L'obésité accélère la perte des cheveux par des mécanismes centrés sur les cellules souches

21/07/2021 Par Pr Philippe Chanson
Endocrinologie-Métabolisme Nutrition

L'obésité, dont le développement mondial est épidémique, prédispose les individus à de nombreuses maladies liées à l'âge mais ses effets exacts sur le dysfonctionnement des organes sont en grande partie mal connus. Les follicules pileux, des organes mini-épithéliaux responsables de la pousse des cheveux, réduisent de taille au cours du vieillissement, conduisant à une chute des cheveux par épuisement des cellules souches du follicule pileux (CSFP). Une équipe japonaise rapporte dans le numéro de Nature du 8 Juillet 2021 que le stress induit par l'obésité, tel que celui induit par un régime riche en graisses, cible les CSFP pour accélérer la perte des cheveux. L'analyse chronologique de l'expression génique a révélé que l'alimentation par régime riche en graisses pendant quatre jours consécutifs chez de jeunes souris dirigeait les CSFP activés vers la kératinisation épidermique en générant un excès d'espèces réactives de l'oxygène (ERO), mais ne réduisait pas le pool de CSFP. Une analyse intégrative utilisant le traçage du destin des cellules souches, l'épigénétique et la génétique inverse a montré qu'une alimentation par régime riche en graisses induisait des gouttelettes lipidiques et une activation de NF-κB dans les CSFP via une signalisation autocrine et/ou paracrine IL-1R. Ces facteurs intégrés convergent vers l'inhibition marquée de la transduction du signal Sonic hedgehog (SHH) dans les CSFP, appauvrissant ainsi davantage les CSFP chargés de lipides par leur différenciation aberrante et induisant la réduction de taille des follicules pileux et la perte éventuelle des cheveux.
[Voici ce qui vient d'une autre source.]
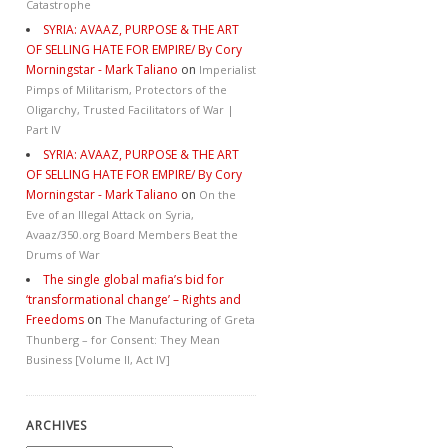
Catastrophe
SYRIA: AVAAZ, PURPOSE & THE ART
OF SELLING HATE FOR EMPIRE/ By Cory
Morningstar - Mark Taliano
on
Imperialist
Pimps of Militarism, Protectors of the
Oligarchy, Trusted Facilitators of War |
Part IV
SYRIA: AVAAZ, PURPOSE & THE ART
OF SELLING HATE FOR EMPIRE/ By Cory
Morningstar - Mark Taliano
on
On the
Eve of an Illegal Attack on Syria,
Avaaz/350.org Board Members Beat the
Drums of War
The single global mafia’s bid for
‘transformational change’ – Rights and
Freedoms
on
The Manufacturing of Greta
Thunberg – for Consent: They Mean
Business [Volume II, Act IV]
ARCHIVES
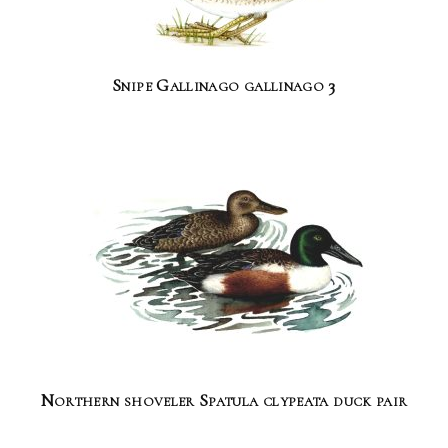
Snipe Gallinago gallinago 3
Northern shoveler Spatula clypeata duck pair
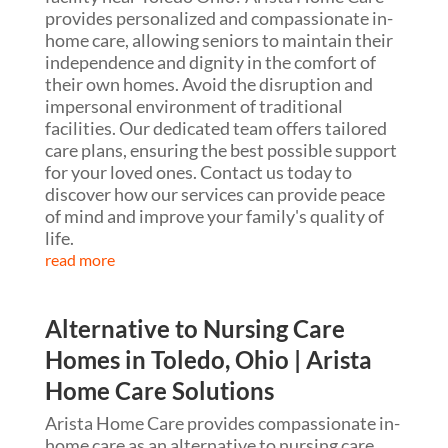
provides personalized and compassionate in-
home care, allowing seniors to maintain their
independence and dignity in the comfort of
their own homes. Avoid the disruption and
impersonal environment of traditional
facilities. Our dedicated team offers tailored
care plans, ensuring the best possible support
for your loved ones. Contact us today to
discover how our services can provide peace
of mind and improve your family's quality of
life.
read more
Alternative to Nursing Care
Homes in Toledo, Ohio | Arista
Home Care Solutions
Arista Home Care provides compassionate in-
home care as an alternative to nursing care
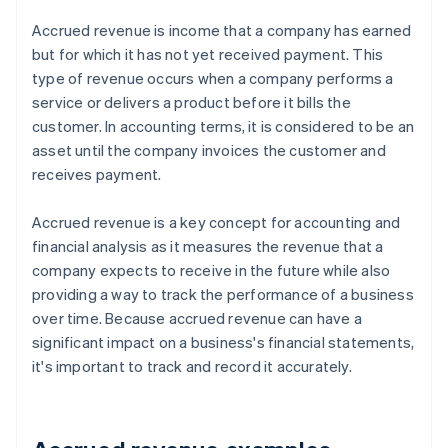
Accrued revenue is income that a company has earned
but for which it has not yet received payment. This
type of revenue occurs when a company performs a
service or delivers a product before it bills the
customer. In accounting terms, it is considered to be an
asset until the company invoices the customer and
receives payment.
Accrued revenue is a key concept for accounting and
financial analysis as it measures the revenue that a
company expects to receive in the future while also
providing a way to track the performance of a business
over time. Because accrued revenue can have a
significant impact on a business's financial statements,
it's important to track and record it accurately.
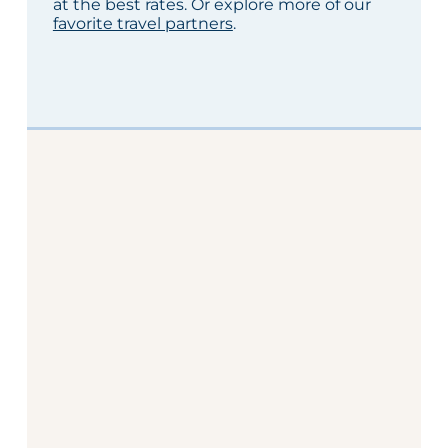
at the best rates. Or explore more of our
favorite travel partners
.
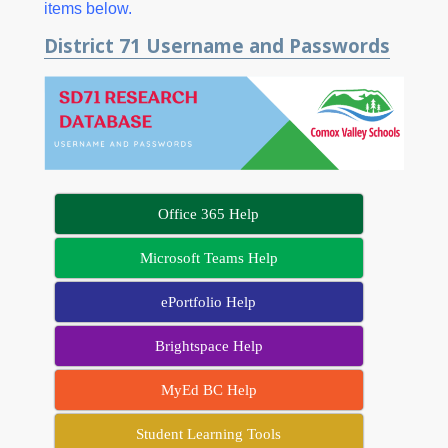
items below.
District 71 Username and Passwords
Office 365 Help
Microsoft Teams Help
ePortfolio Help
Brightspace Help
MyEd BC Help
Student Learning Tools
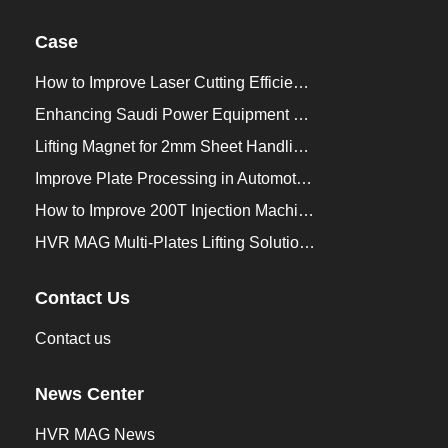
Case
How to Improve Laser Cutting Efficiency？
Enhancing Saudi Power Equipment Production with HVR MAG Lifting Solutions
Lifting Magnet for 2mm Sheet Handling for Trailers Manufacturers
Improve Plate Processing in Automotive Manufacturing
How to Improve 200T Injection Machine Mold Change to 3Min？
HVR MAG Multi-Plates Lifting Solution for Integrated Crane and Forklift Use
Contact Us
Contact us
News Center
HVR MAG News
Inversement, l'activation transgénique ou pharmacologique de SHH permet d’éviter la perte de cheveux induite par le régime riche en graisses. Ces données démontrent que les signaux inflammatoires des cellules souches induits par l'obésité répriment de manière robuste les signaux de régénération des organes pour accélérer la réduction de taille des mini-organes, et suggèrent l'importance de la prévention quotidienne du dysfonctionnement des organes.